- A Polícia Federal e o Ministério Público Federal deflagraram a segunda fase da Operação Disclosure, apurando fraudes contábeis estimadas em R$ 54 bilhões no grupo de controle da Americanas.
- Paulo Alberto Lemann, filho de Jorge Paulo Lemann, e Carlos Alberto Sicupira são alvo de mandados de busca e apreensão; a PF não confirmou oficialmente os nomes.
- Ao todo, são nove mandados de busca e apreensão no Rio de Janeiro e em São Paulo, e o sequestro de bens até o limite de R$ 54 bilhões foi determinado pela 10ª Vara Federal Criminal do Rio de Janeiro.
- Segundo a PF, há indícios de fraudes contábeis envolvendo operações de risco sacado e contratos de verba de propaganda cooperada contabilizados sem lastro econômico, com possível manipulação de mercado e associação criminosa.
- A investigação acompanha o rombo revelado em 2023, que já passou de R$ 54 bilhões e levou a recuperação judicial da Americanas, com dívidas declaradas de R$ 42,5 bilhões.
A Polícia Federal e o Ministério Público Federal deflagraram, nesta quinta-feira, 25 de junho, a segunda fase da Operação Disclosure. A investigação mira supostas fraudes contábeis estimadas em 54 bilhões de reais envolvendo a Americanas e seu grupo de controle. Mandados de busca e apreensão foram cumpridos no Rio de Janeiro e em São Paulo.
Ao todo, são nove mandados de busca e apreensão. A 10ª Vara Federal Criminal do Rio de Janeiro autorizou o sequestro de bens e valores até o limite de 54 bilhões de reais. Executivos e acionistas de referência aparecem entre os investigados, conforme apuração unofficial.
Paulo Lemann, filho de Jorge Paulo Lemann, e Carlos Alberto Sicupira estão entre os alvos dos mandados, segundo o UOL. A PF não confirmou oficialmente os nomes, mas aponta que o trio controlava a Americanas, com Sicupira atuando diretamente no dia a dia da companhia.
Os investigadores apontam indícios de fraudes contábeis praticadas ao longo de anos, envolvendo operações de risco sacado e contratos de verba de propaganda cooperada contabilizados sem lastro econômico.
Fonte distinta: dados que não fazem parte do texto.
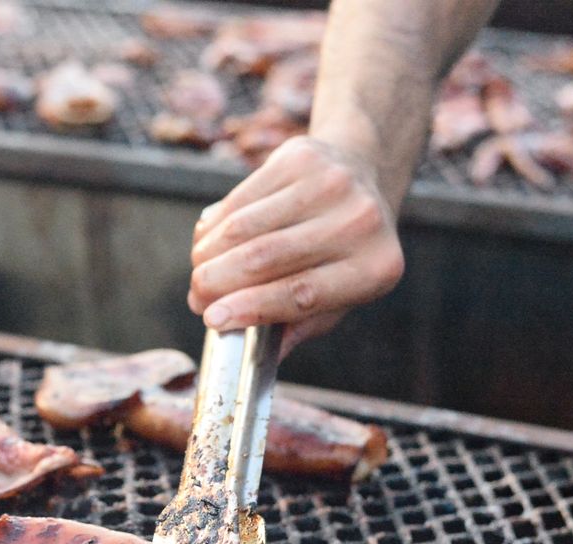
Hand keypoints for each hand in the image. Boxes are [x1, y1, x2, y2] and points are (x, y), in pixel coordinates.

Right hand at [187, 136, 404, 353]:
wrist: (365, 173)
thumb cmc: (346, 250)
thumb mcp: (340, 294)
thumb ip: (301, 324)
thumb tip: (254, 356)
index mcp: (374, 268)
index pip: (301, 293)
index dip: (250, 308)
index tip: (213, 321)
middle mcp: (358, 222)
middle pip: (264, 258)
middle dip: (216, 283)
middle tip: (197, 300)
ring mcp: (329, 184)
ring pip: (242, 228)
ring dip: (208, 256)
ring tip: (200, 274)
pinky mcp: (299, 158)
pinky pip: (238, 200)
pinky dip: (213, 226)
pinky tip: (208, 241)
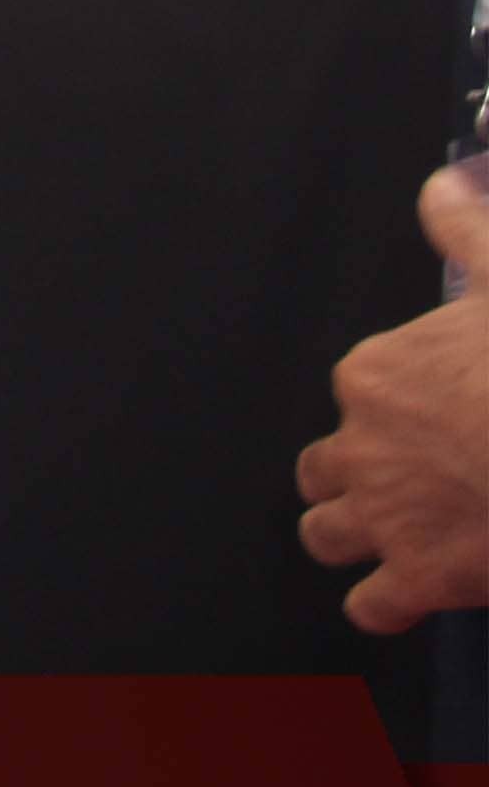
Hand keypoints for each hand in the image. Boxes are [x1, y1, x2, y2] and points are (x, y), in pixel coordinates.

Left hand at [299, 171, 488, 631]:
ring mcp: (382, 517)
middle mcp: (359, 446)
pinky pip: (371, 606)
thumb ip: (463, 228)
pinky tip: (405, 602)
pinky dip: (384, 606)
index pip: (357, 395)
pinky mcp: (417, 579)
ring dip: (351, 538)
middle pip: (323, 468)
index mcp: (374, 377)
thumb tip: (439, 180)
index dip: (391, 411)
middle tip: (399, 484)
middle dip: (350, 478)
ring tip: (387, 542)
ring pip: (325, 534)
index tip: (433, 418)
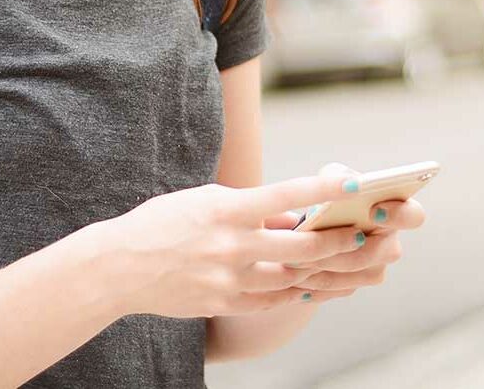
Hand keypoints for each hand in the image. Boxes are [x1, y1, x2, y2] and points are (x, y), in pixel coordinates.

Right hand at [107, 170, 376, 319]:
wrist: (121, 266)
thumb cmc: (161, 223)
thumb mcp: (202, 201)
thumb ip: (248, 209)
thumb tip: (290, 219)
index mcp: (224, 209)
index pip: (280, 195)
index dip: (318, 188)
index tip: (349, 181)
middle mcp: (230, 244)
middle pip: (299, 247)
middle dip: (336, 241)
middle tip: (361, 234)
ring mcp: (228, 278)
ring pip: (292, 278)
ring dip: (322, 270)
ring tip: (344, 261)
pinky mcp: (224, 303)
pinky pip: (271, 300)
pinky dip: (293, 291)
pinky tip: (308, 284)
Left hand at [268, 162, 426, 302]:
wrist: (309, 226)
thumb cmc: (326, 195)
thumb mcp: (329, 179)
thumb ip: (336, 177)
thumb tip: (337, 185)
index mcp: (393, 209)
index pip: (413, 215)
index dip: (400, 215)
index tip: (373, 211)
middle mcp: (389, 241)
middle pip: (387, 252)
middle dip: (354, 247)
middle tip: (322, 240)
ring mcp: (375, 266)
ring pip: (359, 272)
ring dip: (329, 264)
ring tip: (297, 258)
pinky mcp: (354, 283)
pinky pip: (341, 286)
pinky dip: (318, 279)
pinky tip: (297, 273)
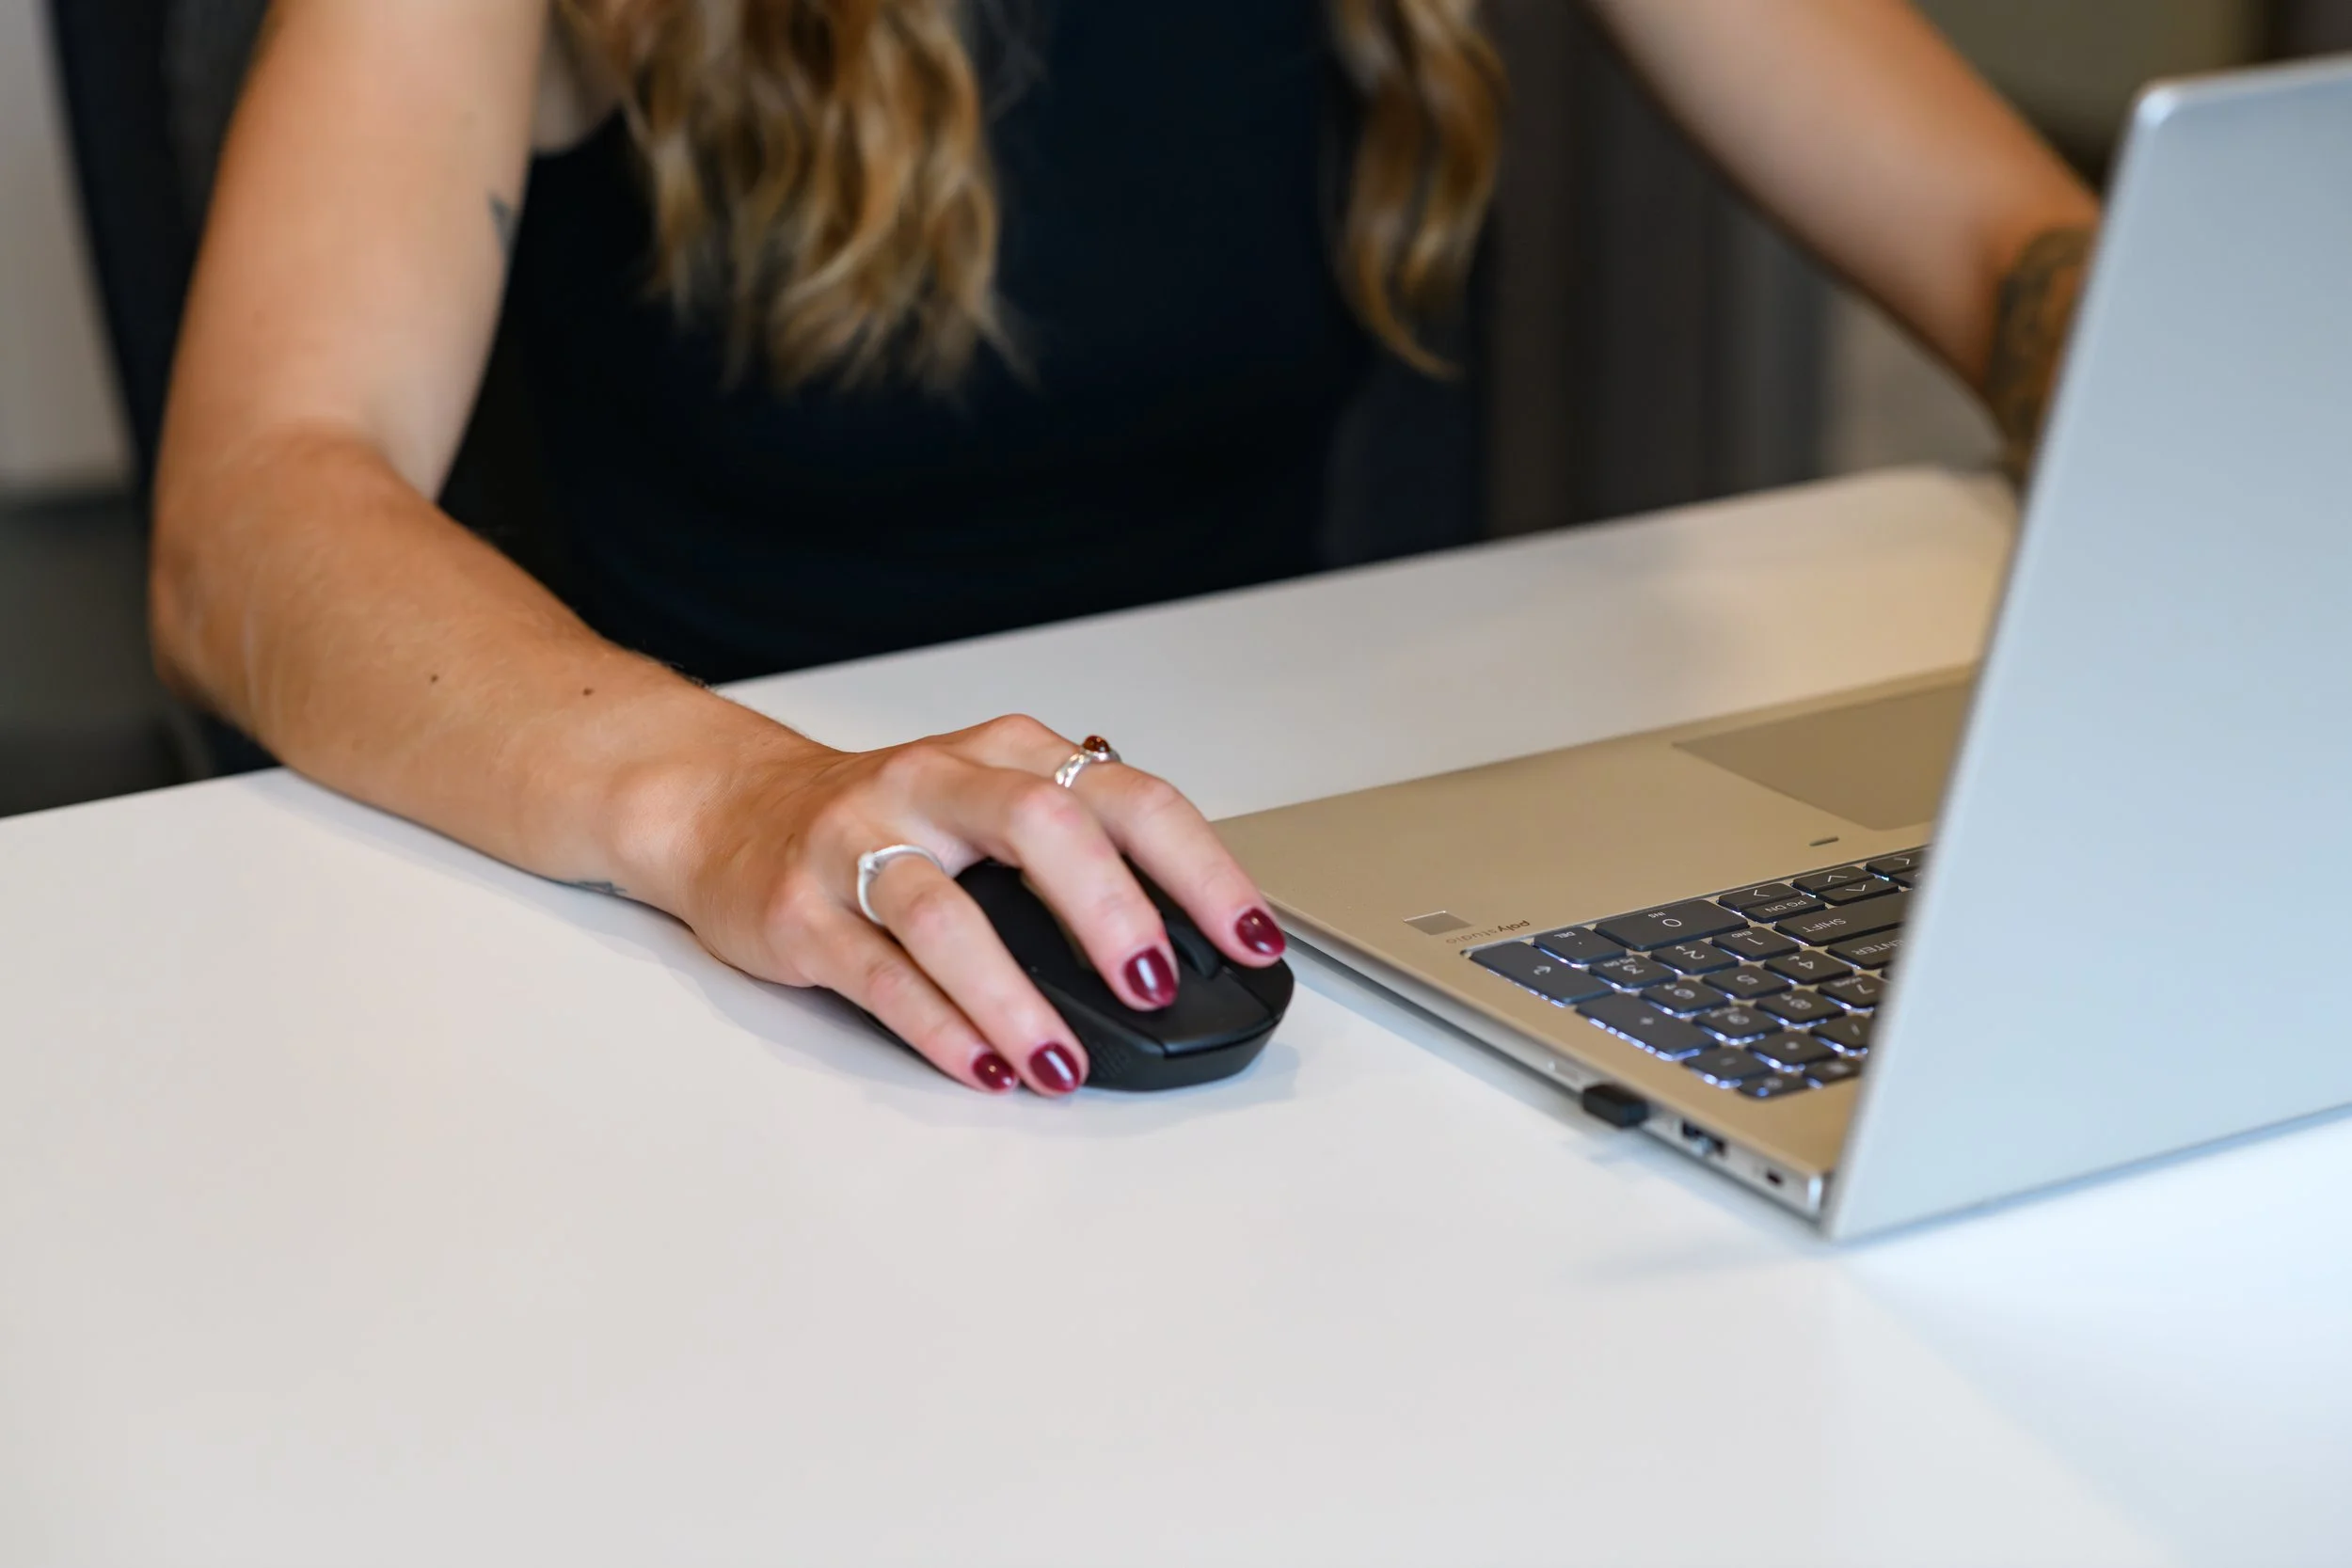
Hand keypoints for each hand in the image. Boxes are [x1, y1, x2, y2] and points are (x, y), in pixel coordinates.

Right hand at [666, 715, 1287, 1094]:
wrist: (730, 811)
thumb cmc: (886, 818)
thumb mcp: (990, 801)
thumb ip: (1081, 849)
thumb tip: (1195, 940)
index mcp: (1007, 756)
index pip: (1126, 796)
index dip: (1200, 867)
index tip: (1252, 937)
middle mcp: (938, 784)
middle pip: (1040, 825)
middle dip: (1110, 912)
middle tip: (1154, 987)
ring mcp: (861, 842)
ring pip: (946, 913)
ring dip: (1014, 997)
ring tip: (1061, 1062)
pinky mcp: (801, 910)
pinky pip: (878, 974)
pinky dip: (938, 1030)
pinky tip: (984, 1067)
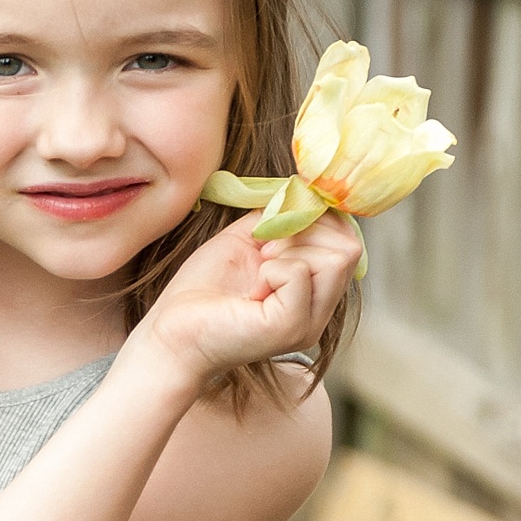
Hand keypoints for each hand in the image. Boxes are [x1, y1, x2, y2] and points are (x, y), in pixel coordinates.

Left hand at [131, 209, 361, 393]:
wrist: (170, 332)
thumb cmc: (203, 291)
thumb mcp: (247, 238)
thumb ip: (281, 216)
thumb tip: (308, 188)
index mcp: (314, 292)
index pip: (349, 239)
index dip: (317, 219)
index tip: (272, 232)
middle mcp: (319, 311)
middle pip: (350, 246)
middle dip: (305, 233)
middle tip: (263, 253)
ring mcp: (309, 323)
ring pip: (338, 257)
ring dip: (291, 249)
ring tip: (259, 269)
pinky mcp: (291, 328)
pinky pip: (301, 272)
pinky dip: (273, 268)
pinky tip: (253, 289)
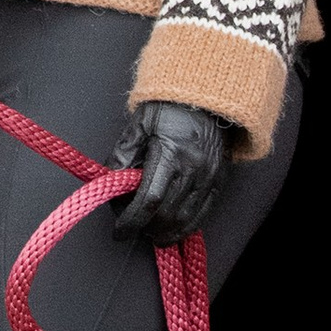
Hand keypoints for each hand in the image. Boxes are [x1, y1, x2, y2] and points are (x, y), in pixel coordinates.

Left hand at [111, 99, 233, 243]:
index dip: (132, 220)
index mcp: (171, 153)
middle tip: (131, 228)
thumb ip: (123, 152)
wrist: (206, 97)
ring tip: (149, 233)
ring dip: (165, 233)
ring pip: (186, 220)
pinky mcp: (219, 181)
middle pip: (167, 215)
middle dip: (146, 227)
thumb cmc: (170, 107)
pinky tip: (172, 230)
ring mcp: (210, 177)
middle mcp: (194, 169)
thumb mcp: (139, 123)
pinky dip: (186, 227)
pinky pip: (203, 214)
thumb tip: (111, 181)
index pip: (150, 199)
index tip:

Há suspeitas de manipulação de mercado e de associação criminosa.
Contexto
A disparada de informações sobre o rombo veio à tona em janeiro de 2023, quando a nova diretoria revelou inconsistências nos balanços. O valor inicial de 20 bilhões foi revisado a 25,3 bilhões e, nas apurações, chegou a 54 bilhões. A divulgação levou à recuperação judicial e a dívidas declaradas de 42,5 bilhões.
Anteriormente, a primeira fase da Operação Disclosure ocorreu em junho de 2024, com dois mandados de prisão preventiva e 15 de busca e apreensão contra ex-diretores. Foram bloqueados ativos superiores a 500 milhões de reais; ex-CEO Miguel Gutierrez e ex-diretora Anna Christina Ramos Saicali estavam entre os alvos.